Every line below that contains "передачі" is to be copied.

··· Data under study ···

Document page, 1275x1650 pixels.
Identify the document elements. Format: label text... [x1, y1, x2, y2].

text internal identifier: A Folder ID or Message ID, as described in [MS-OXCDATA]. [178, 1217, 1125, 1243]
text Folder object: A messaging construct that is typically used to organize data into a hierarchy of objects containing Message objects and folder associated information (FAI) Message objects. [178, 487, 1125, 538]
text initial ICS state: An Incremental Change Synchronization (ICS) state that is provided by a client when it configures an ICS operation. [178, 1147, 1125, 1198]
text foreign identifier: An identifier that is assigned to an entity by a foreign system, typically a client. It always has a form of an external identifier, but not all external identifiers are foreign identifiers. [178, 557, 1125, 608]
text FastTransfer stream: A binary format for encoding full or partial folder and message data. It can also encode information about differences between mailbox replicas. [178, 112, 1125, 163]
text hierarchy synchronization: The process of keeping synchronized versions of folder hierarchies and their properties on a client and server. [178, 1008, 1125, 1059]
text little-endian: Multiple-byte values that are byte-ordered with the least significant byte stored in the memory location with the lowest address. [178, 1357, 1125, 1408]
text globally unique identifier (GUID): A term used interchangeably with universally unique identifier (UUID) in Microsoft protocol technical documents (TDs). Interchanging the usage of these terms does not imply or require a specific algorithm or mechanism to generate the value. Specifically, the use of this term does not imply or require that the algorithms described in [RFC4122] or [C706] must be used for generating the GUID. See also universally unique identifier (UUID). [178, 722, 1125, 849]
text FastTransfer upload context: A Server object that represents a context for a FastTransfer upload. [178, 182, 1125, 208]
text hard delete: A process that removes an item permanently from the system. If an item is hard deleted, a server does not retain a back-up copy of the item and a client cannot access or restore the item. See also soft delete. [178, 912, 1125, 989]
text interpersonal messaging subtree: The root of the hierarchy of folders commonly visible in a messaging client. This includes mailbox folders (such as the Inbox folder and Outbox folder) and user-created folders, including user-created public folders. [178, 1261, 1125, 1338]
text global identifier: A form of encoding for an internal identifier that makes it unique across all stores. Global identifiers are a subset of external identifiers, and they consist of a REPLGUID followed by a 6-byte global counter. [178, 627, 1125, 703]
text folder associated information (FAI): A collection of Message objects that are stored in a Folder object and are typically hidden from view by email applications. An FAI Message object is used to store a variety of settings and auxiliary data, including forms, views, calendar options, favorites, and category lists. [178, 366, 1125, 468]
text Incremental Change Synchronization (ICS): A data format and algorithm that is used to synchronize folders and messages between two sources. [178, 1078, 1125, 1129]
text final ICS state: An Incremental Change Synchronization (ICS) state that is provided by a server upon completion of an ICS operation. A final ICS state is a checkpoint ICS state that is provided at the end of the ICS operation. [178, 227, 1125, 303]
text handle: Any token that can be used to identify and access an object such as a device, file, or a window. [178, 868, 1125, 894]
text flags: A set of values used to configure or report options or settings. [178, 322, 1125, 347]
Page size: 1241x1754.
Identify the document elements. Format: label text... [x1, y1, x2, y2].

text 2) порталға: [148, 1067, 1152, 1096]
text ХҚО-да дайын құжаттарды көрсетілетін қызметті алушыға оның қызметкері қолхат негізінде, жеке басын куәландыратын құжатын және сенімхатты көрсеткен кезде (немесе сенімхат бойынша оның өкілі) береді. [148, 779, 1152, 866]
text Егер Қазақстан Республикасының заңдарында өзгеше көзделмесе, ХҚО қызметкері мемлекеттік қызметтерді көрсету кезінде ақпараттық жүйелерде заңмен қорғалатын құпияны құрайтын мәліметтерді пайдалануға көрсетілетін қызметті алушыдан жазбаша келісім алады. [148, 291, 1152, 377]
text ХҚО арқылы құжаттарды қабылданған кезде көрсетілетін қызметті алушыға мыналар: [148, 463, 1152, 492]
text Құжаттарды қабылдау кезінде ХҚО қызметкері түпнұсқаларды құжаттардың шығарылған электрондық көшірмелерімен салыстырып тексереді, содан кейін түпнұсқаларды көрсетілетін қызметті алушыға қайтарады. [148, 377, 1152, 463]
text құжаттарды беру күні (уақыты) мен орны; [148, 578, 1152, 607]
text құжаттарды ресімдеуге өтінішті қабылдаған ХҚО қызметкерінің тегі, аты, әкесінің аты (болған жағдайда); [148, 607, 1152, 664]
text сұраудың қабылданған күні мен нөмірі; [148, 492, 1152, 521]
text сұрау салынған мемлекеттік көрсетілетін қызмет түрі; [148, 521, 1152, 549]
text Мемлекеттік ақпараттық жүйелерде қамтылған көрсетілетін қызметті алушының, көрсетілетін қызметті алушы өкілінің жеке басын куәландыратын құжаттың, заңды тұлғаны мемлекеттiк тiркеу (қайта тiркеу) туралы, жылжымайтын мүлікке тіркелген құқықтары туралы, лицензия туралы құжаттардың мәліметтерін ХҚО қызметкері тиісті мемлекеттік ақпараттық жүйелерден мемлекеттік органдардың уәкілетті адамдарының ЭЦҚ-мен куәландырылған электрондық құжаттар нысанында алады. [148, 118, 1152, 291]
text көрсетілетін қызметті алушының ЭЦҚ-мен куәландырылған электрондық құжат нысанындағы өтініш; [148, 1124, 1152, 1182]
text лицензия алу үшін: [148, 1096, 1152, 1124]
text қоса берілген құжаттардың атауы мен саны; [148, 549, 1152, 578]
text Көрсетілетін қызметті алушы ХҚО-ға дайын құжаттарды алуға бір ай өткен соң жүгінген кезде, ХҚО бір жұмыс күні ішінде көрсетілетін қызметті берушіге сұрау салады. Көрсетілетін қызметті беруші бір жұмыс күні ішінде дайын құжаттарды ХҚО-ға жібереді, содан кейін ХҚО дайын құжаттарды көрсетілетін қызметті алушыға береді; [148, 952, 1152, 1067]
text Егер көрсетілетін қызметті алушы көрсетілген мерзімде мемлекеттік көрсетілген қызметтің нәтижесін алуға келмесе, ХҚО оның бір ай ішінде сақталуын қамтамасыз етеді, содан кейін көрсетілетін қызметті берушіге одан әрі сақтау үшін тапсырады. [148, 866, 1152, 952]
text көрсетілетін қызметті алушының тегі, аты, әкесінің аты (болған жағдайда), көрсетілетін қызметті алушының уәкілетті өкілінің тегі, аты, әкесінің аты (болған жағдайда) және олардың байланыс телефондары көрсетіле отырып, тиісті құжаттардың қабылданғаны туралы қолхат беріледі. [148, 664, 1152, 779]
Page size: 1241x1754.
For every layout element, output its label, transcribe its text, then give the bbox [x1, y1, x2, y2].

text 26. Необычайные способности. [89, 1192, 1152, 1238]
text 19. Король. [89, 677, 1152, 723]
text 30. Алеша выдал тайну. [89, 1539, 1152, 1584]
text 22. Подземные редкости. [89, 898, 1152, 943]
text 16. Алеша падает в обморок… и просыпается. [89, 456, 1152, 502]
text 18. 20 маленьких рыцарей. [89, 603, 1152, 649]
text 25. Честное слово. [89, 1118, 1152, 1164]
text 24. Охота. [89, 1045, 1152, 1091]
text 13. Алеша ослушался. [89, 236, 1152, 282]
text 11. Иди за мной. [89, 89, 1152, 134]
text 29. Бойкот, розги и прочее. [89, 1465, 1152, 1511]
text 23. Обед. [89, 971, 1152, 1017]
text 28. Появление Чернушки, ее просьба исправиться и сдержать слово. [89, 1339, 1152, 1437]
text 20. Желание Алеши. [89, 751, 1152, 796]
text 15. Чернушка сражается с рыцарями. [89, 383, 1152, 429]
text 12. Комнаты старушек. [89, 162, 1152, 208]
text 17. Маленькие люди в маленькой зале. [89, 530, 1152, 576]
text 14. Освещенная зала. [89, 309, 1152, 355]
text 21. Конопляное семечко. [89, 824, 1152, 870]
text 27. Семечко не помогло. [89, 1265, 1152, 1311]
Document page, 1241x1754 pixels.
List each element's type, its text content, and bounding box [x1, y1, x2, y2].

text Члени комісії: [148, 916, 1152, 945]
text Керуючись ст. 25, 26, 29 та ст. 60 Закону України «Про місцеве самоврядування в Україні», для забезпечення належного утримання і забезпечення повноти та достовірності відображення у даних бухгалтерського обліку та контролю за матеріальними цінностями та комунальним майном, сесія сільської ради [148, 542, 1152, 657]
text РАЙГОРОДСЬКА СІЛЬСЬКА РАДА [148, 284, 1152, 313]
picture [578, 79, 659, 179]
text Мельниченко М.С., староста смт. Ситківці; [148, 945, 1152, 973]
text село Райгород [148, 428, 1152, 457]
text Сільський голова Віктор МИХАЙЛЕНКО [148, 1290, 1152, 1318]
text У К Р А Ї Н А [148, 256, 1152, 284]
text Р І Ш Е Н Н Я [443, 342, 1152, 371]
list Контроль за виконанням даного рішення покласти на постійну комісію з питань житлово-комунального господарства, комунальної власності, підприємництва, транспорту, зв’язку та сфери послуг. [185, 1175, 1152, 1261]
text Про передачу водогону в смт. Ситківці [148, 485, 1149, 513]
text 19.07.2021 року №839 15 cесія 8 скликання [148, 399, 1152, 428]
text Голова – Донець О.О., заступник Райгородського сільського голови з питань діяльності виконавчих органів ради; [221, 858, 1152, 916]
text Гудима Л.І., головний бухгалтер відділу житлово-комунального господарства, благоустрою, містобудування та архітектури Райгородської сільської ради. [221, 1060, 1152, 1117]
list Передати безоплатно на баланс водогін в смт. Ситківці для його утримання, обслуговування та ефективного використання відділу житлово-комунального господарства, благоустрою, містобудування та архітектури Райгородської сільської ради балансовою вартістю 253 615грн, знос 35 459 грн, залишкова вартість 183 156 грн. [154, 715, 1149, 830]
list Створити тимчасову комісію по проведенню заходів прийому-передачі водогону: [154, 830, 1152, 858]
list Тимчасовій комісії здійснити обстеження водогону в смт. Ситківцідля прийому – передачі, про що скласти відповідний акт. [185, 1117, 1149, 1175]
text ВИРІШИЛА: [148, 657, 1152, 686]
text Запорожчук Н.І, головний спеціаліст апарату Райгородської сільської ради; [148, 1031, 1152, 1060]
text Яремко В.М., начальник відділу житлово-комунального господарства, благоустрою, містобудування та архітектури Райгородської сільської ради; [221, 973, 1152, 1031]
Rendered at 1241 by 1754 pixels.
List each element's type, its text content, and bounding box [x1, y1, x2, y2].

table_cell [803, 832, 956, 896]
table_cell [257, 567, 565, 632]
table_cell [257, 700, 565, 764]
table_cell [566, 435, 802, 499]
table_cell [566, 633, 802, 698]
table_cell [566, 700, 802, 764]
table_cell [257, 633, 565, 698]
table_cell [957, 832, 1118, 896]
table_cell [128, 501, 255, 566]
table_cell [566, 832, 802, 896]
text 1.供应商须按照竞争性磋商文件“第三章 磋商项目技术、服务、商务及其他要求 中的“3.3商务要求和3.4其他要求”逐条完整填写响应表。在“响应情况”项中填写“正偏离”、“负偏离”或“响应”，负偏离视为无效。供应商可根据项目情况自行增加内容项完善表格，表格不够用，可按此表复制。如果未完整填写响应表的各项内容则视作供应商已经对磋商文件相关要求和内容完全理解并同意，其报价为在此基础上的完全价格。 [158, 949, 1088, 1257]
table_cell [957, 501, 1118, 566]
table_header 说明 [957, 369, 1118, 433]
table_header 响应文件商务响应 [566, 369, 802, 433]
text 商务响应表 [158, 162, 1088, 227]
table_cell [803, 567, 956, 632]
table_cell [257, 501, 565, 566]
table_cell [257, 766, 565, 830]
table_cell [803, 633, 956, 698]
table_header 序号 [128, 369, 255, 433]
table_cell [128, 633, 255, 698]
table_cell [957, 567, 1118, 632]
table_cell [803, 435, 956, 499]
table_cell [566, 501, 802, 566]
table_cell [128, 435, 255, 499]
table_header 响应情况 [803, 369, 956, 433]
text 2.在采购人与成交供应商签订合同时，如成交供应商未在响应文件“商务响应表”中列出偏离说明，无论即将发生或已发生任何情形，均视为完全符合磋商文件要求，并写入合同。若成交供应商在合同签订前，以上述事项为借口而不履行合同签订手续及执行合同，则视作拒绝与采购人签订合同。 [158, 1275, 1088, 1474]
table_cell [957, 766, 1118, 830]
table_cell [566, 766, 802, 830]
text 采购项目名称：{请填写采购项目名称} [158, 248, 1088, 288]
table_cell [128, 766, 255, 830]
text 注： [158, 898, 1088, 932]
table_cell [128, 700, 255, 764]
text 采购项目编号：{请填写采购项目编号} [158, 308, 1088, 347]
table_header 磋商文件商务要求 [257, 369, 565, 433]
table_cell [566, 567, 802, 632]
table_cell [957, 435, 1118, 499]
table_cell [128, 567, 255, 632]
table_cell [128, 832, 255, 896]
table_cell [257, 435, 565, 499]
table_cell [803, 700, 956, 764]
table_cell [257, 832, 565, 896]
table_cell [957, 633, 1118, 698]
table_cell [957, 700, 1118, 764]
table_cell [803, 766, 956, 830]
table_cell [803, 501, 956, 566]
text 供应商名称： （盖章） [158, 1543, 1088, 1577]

···

▶ Response area:
list Створити тимчасову комісію по проведенню заходів прийому-передачі водогону: [154, 830, 1152, 858]
list Тимчасовій комісії здійснити обстеження водогону в смт. Ситківцідля прийому – передачі, про що скласти відповідний акт. [185, 1117, 1149, 1175]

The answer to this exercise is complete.